Moreover, in light of the above considerations, and in particular given the clear and extensive case-law on the topic, the Court is satisfied that respect for human rights as defined in the Convention and the Protocols thereto does not require it to continue the examination of this part of the application (Article 37 § 1 in fine ).

Accordingly, the Court strikes this part of the application out of the list.

2. Other complaints under Article 6 of the Convention

The applicant complained of the alleged failure of the domestic courts to take into account all his arguments and the refusal of the Prosecutor General ’ s Office to ask for the annulment of the final judgment .

Having analysed the judgments complained of, the Court does not see any appearance of a violation of Article 6 of the Convention, except for the failure to summon the applicant in due time, dealt with above. It also notes that in any event on 28 April 2010 the Supreme Court of Justice quashed the judgments complained of and ordered a full rehearing of the case, which is pending before the domestic courts.

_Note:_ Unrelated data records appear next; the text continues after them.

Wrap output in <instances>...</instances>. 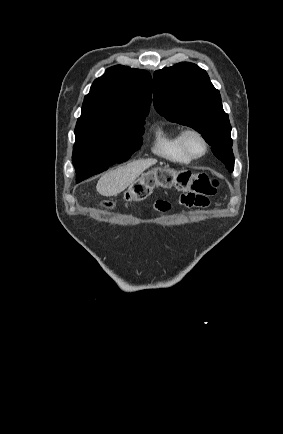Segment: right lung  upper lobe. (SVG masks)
<instances>
[{"instance_id":"right-lung-upper-lobe-1","label":"right lung upper lobe","mask_w":283,"mask_h":434,"mask_svg":"<svg viewBox=\"0 0 283 434\" xmlns=\"http://www.w3.org/2000/svg\"><path fill=\"white\" fill-rule=\"evenodd\" d=\"M152 97V78L145 70L123 65L108 68L85 96L76 125H117L145 120Z\"/></svg>"}]
</instances>
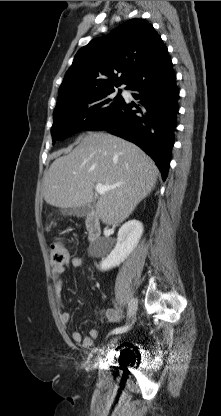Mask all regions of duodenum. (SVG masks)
Segmentation results:
<instances>
[{
  "label": "duodenum",
  "instance_id": "1",
  "mask_svg": "<svg viewBox=\"0 0 221 416\" xmlns=\"http://www.w3.org/2000/svg\"><path fill=\"white\" fill-rule=\"evenodd\" d=\"M87 237L90 243L100 238L102 234V227L100 221L95 214H91L86 218Z\"/></svg>",
  "mask_w": 221,
  "mask_h": 416
}]
</instances>
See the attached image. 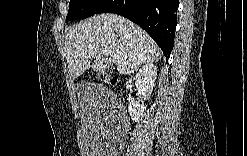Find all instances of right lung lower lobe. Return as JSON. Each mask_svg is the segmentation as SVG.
Returning a JSON list of instances; mask_svg holds the SVG:
<instances>
[{"instance_id":"right-lung-lower-lobe-1","label":"right lung lower lobe","mask_w":247,"mask_h":156,"mask_svg":"<svg viewBox=\"0 0 247 156\" xmlns=\"http://www.w3.org/2000/svg\"><path fill=\"white\" fill-rule=\"evenodd\" d=\"M177 0H107L99 13L122 15L142 27L170 57L177 25Z\"/></svg>"}]
</instances>
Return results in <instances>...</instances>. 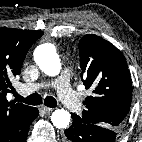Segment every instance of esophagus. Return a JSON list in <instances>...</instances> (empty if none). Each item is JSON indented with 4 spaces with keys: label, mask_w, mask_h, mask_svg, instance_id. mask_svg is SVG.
Returning a JSON list of instances; mask_svg holds the SVG:
<instances>
[{
    "label": "esophagus",
    "mask_w": 142,
    "mask_h": 142,
    "mask_svg": "<svg viewBox=\"0 0 142 142\" xmlns=\"http://www.w3.org/2000/svg\"><path fill=\"white\" fill-rule=\"evenodd\" d=\"M41 108L45 113H50L54 110L53 108H50V107H47V106H44V105Z\"/></svg>",
    "instance_id": "34e87169"
}]
</instances>
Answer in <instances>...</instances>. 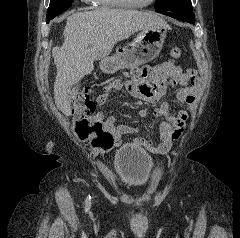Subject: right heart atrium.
<instances>
[{
  "label": "right heart atrium",
  "instance_id": "d8ad5b80",
  "mask_svg": "<svg viewBox=\"0 0 240 238\" xmlns=\"http://www.w3.org/2000/svg\"><path fill=\"white\" fill-rule=\"evenodd\" d=\"M83 2H85V3H93V2H95V0H82Z\"/></svg>",
  "mask_w": 240,
  "mask_h": 238
}]
</instances>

It follows that this part of the application must be rejected as being manifestly ill-founded, pursuant to Article 35 §§ 3 and 4 of the Convention.

For these reasons, the Court unanimously

Decides to strike the application out of its list of cases in accordance with Article 37 § 1 (c) of the Convention insofar as it relates to the complaint regarding denial of access to a court under Article 6 § 1 of the Convention;

Declares the remainder of the application inadmissible.